Digital infrastructure is the foundation of all government and business initiatives. The pandemic has also demonstrated how digital communication and computing infrastructure is the key to disaster management. The Government has taken a number of steps with the announcement on public WiFi as the most recent one. The rural broadband infrastructure is already redefining rural e-commerce, digital education, telemedicine, financial inclusion and government service delivery through common service centres. Electronic manufacturing has picked up in a big way in India and the draft data centre policy is a key initiative to make India a data centre hub.
On the emerging technologies, as we say, IoT or the internet of things is the next enterprise IT. The shift to computing on edge devices is becoming more and more visible. Digital infrastructure will be the key in ensuring the integration of operational technologies with information technologies. With improved connectivity, the dream of a shift from a digital India to a digitally intelligent India may soon become a reality. Improvement in communication and computing infrastructure will surely be an enabler for data management for improved AI systems based on real time insights. The developments in digital infrastructure, adds the number of potential use cases for artificial intelligence e.g. crop and food forecasting, simulation of disease spread, medical diagnosis, etc. The developments in digital infrastructure will be the foundation for emerging technologies in India.
India has made considerable growth in the past one year in the field of ICT. According to you, where does India stand in the adoption of blockchain, IoT, artificial intelligence and cryptocurrency?
It’s not really important to rate or assess as to where India stands in the adoption of emerging technologies, however, it is important to plan the way forward to ensure an eco-system for expeditious and continuous absorption of these technologies. The need is to holistically address a number of issues and areas to ensure an environment conducive for absorption of emerging technologies. Some of these areas include the standards and inter-operability, work organisation, digital infrastructure, modelling complex systems, regulatory systems, cyber security and public safety.
While we already see intent to take on emerging technologies as a programmatic effort by the Government, it is important to appreciate that developments in this field, the required efforts by multiple stakeholder groups. Some countries have taken the approach of creating platforms which facilitate multi-stakeholder engagement from Government, academia, research, Industry, trade unions and industry associations. To some extent, this is visible in many of the initiatives by NITI Aayog too. As we say at SAP, Industry 4.0 is Industry 4.Now. The time to initiate and create a platform for multi-stakeholder interactions and synergistic collaboration is now.
Do you concur that the Digital India program needs some course correction for the citizens’ betterment?
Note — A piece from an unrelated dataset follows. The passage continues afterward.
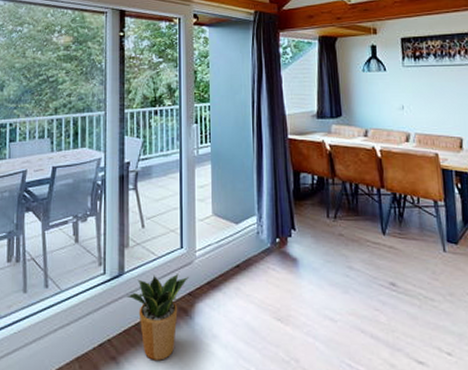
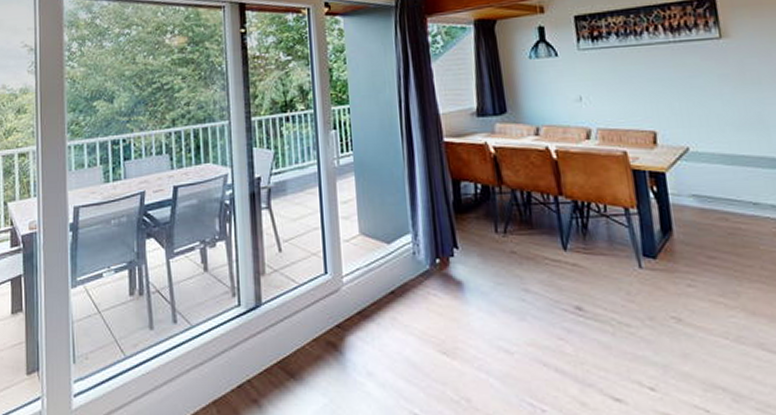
potted plant: present [127,273,190,361] -> none [266,302,337,403]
The whole objective of Digital India is citizen’s betterment. The next wave of digital India encompassing whole of Government, emerging technologies and digital infrastructure builds on the achievements of Digital India program only. The next shape of Digital India will be a digitally intelligent India, focused on improving citizen experiences through monitoring experience data in addition to operational data. The one-way application developments and implementation will now become two-way with users’ data becoming the basis of the governance processes. Digital is already becoming the first port of call for citizens and it will surely see a shift in expectations from digital service delivery. We will now need to ensure the digital readiness of user organisations to facilitate the seamless absorption of emerging technologies.